Collected data:
******

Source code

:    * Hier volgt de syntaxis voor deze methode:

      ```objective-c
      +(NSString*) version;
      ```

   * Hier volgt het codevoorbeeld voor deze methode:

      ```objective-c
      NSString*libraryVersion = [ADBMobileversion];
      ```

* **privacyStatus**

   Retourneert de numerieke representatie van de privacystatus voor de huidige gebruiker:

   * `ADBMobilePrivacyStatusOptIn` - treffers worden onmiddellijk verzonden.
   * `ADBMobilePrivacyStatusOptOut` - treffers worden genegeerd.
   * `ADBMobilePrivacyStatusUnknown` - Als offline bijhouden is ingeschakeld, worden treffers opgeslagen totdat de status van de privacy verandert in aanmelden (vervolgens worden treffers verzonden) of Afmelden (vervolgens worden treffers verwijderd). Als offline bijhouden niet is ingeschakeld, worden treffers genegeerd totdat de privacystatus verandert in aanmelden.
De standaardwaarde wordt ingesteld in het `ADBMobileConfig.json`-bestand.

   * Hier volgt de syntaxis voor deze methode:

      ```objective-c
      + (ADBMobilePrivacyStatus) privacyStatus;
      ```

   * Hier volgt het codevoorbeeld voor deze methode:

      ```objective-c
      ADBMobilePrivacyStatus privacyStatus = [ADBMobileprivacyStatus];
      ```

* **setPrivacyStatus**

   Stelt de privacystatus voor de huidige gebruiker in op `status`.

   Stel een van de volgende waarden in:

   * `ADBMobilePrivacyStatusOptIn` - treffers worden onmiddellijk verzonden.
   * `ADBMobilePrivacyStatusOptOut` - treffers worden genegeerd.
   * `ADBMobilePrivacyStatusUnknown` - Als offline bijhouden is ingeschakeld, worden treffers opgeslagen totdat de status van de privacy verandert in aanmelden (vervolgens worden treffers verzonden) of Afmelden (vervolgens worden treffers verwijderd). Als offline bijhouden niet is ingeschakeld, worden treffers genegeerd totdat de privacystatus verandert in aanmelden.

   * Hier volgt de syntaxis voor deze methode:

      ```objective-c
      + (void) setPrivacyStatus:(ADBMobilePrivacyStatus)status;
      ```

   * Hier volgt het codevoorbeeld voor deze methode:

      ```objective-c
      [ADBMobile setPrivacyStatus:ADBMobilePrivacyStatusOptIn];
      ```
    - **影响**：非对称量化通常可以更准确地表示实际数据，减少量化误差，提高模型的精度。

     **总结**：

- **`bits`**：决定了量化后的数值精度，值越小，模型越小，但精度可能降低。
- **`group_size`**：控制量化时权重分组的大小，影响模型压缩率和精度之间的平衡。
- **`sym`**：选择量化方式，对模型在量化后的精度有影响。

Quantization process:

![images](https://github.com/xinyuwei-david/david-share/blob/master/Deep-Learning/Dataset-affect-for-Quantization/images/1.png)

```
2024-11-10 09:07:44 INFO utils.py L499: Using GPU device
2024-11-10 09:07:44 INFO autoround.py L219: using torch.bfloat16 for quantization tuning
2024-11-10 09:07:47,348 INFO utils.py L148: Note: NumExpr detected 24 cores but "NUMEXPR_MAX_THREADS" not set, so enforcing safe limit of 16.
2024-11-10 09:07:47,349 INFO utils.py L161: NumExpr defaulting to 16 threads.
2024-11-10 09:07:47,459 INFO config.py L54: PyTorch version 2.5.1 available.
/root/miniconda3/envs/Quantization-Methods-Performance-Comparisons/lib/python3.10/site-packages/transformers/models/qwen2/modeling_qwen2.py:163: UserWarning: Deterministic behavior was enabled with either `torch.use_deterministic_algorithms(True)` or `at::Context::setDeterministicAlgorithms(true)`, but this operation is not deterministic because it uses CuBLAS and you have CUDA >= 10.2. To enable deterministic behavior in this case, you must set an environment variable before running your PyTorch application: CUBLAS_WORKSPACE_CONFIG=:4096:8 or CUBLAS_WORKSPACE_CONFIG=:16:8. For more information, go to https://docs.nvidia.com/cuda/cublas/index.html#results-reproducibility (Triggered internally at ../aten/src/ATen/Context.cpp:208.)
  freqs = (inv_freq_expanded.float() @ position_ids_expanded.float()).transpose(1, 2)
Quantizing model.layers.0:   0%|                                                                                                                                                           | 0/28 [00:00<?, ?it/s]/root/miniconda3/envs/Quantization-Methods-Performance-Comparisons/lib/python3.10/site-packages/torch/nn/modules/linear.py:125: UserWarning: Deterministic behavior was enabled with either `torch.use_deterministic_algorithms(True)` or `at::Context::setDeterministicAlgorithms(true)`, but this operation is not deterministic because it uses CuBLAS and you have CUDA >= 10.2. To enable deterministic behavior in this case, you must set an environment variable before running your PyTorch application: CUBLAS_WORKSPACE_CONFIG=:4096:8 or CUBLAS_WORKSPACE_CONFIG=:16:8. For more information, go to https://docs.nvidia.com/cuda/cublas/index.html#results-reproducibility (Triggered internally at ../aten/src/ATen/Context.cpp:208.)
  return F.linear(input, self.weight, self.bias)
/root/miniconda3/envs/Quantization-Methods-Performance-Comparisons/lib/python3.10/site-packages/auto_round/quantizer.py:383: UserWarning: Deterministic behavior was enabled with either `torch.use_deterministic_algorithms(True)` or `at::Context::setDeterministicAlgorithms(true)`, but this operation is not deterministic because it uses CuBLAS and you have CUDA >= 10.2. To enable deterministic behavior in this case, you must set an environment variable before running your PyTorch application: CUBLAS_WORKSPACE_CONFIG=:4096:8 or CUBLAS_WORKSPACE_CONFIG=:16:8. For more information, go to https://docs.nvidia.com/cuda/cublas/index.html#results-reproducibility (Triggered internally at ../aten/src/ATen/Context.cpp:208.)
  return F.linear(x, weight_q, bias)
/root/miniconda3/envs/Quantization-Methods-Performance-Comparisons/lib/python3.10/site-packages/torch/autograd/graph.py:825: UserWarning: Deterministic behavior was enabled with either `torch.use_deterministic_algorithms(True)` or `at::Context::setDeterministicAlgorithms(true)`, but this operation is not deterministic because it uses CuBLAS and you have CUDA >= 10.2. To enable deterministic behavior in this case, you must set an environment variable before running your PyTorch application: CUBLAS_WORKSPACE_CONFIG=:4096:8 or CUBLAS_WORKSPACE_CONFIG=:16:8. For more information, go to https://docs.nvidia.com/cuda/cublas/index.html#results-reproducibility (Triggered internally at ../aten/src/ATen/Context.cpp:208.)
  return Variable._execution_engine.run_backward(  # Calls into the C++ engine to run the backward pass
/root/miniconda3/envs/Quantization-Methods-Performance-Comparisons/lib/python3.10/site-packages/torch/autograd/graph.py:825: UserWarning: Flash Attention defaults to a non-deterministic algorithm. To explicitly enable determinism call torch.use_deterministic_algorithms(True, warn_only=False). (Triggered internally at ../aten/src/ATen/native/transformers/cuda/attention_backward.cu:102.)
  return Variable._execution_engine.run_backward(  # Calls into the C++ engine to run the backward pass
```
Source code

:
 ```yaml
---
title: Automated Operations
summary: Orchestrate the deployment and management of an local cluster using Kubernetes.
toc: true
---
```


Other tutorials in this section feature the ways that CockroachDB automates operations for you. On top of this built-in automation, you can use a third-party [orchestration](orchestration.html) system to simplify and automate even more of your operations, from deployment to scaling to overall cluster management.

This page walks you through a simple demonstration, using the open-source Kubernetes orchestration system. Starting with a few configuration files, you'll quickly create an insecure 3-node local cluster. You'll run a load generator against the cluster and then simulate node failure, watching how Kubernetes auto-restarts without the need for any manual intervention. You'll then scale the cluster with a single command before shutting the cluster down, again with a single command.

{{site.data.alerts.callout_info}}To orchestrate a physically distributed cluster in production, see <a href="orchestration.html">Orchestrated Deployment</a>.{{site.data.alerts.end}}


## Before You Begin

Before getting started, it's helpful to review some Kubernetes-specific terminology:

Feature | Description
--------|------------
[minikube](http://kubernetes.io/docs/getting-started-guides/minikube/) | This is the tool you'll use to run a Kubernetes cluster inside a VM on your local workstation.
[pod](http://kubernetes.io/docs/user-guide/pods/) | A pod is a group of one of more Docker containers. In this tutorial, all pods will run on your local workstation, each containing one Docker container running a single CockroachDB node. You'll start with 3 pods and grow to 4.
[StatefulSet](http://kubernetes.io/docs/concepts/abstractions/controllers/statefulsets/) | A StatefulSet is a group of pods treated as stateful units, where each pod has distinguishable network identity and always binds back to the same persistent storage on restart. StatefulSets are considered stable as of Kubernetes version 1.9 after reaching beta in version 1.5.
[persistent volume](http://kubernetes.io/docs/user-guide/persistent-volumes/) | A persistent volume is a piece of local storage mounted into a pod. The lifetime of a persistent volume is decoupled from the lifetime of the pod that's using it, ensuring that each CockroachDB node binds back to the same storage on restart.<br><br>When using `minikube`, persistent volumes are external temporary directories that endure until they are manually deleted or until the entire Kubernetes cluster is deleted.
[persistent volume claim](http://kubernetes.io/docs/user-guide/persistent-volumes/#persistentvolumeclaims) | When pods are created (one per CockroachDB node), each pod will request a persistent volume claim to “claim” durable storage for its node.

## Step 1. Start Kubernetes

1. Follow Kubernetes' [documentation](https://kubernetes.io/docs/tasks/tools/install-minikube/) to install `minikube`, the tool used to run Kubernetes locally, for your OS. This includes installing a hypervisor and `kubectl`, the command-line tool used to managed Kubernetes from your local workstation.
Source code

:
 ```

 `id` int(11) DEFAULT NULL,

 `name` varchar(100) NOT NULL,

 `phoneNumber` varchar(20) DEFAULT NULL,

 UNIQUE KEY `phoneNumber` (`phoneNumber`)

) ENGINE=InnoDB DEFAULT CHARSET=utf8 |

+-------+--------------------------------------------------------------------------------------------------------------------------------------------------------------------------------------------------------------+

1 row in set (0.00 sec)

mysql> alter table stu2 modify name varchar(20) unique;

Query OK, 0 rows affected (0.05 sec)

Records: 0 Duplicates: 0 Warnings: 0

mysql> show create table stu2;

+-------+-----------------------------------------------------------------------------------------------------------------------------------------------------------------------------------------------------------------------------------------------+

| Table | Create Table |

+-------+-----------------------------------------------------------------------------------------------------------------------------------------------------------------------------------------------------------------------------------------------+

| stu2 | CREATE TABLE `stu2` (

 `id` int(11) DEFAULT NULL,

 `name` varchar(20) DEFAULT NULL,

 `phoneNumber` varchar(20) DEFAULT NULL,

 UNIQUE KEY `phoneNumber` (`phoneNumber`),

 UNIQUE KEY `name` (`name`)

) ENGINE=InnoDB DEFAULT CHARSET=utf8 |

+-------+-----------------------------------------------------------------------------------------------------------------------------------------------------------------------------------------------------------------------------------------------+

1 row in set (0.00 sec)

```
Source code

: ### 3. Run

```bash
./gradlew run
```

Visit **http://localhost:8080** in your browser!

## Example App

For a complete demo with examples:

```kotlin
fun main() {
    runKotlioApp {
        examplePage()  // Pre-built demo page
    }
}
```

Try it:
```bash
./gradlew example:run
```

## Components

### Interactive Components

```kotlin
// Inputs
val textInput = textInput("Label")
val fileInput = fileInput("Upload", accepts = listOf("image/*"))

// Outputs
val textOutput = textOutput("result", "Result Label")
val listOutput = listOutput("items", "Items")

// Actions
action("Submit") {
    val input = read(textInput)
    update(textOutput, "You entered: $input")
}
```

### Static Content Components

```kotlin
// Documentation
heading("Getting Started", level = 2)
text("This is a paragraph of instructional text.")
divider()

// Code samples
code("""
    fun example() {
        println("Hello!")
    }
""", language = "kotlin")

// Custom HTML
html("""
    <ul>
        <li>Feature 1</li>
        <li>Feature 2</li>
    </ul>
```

******

Work request:
Tally the lines in these entries that have the string "gebruiker" in them, then answer with the count and nothing else.

Result for this task:
2